* _Texto fornecido_:
○ ○ ○ ○

No Círculo Cínico é o nome de um livro de Ricardo Goldenberg.
Se o nosso tempo for realmente, como o descrevem algumas análises do espírito contemporâneo, o do cisnismo, então a maioria das expressões do pensamento que surge hoje em dia deverá carecer de autenticidade.
Sim, porque o cinismo, no sentido da desfaçatez e do descaramento em que o circunscrevo aqui, e não daquela escola de filosofia antiga que defendia o despojamento material e moral, consiste em simular o autêntico, em parecer-ser, em fingir uma legalidade ou uma moralidade, a fim de angariar alguma vantagem.
Reconhecer-se-á o cínico pela absoluta falta de compromisso com o que apregoa. Todo o resto, o discurso, é semelhante.

○ ○ ○ ○

* _Os dados_:
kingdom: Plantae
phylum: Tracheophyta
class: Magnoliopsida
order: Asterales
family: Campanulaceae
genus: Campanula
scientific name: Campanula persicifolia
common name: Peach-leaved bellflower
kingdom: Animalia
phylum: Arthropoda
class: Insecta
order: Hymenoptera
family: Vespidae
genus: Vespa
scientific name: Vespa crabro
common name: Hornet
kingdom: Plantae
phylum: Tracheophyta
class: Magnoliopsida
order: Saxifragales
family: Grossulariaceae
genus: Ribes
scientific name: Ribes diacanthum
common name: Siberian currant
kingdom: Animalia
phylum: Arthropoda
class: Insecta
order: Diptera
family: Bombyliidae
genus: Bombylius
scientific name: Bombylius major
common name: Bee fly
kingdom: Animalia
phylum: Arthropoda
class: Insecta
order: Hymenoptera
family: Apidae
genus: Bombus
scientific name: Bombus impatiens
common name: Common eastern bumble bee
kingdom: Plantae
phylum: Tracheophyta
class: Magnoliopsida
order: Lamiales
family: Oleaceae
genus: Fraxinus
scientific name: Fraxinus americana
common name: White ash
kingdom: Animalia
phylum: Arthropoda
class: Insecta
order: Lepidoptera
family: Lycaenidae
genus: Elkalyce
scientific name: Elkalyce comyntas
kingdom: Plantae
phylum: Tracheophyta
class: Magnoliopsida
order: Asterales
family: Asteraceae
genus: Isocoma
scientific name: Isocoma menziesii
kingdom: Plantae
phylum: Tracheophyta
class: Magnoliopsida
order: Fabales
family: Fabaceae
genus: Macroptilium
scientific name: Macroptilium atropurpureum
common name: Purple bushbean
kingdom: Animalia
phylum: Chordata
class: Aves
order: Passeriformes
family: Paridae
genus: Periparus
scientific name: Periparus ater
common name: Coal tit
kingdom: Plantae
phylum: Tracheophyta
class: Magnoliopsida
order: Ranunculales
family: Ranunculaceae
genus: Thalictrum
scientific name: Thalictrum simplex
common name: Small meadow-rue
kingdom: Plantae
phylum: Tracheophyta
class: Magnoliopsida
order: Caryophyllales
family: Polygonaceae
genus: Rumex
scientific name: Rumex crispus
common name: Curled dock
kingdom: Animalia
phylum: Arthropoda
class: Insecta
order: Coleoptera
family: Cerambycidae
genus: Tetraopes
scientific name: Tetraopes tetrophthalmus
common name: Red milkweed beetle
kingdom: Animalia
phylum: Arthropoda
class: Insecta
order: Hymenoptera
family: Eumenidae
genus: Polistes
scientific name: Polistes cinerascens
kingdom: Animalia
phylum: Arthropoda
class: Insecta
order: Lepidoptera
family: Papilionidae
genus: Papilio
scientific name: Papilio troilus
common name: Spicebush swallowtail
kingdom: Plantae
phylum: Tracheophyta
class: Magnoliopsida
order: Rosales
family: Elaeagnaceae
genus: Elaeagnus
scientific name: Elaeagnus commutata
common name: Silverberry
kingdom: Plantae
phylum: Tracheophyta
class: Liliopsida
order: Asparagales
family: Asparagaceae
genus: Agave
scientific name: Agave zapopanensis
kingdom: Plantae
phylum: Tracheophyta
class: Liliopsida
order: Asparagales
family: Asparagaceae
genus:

○ ○ ○ ○

* _Tarefas do exercício_:
• a. Transcreva literalmente o trecho do texto sobre o cinismo entre "Se o nosso tempo" e "discurso, é semelhante.", inclusive.
• b. Pelo que se reconhece o cínico, segundo o texto sobre o cinismo?
• c. Liste as ações em que, segundo o texto sobre o cinismo, o cinismo consiste.
A listagem não tem nenhuma relação com o texto sobre o cinismo.

* _Respostas em ordem_:
• a.
Se o nosso tempo for realmente, como o descrevem algumas análises do espírito contemporâneo, o do cisnismo, então a maioria das expressões do pensamento que surge hoje em dia deverá carecer de autenticidade.
Sim, porque o cinismo, no sentido da desfaçatez e do descaramento em que o circunscrevo aqui, e não daquela escola de filosofia antiga que defendia o despojamento material e moral, consiste em simular o autêntico, em parecer-ser, em fingir uma legalidade ou uma moralidade, a fim de angariar alguma vantagem.
Reconhecer-se-á o cínico pela absoluta falta de compromisso com o que apregoa. Todo o resto, o discurso, é semelhante.

• b. Pela absoluta falta de compromisso com o que apregoa.

• c.
- simular o autêntico
- parecer-ser
- fingir uma legalidade ou uma moralidade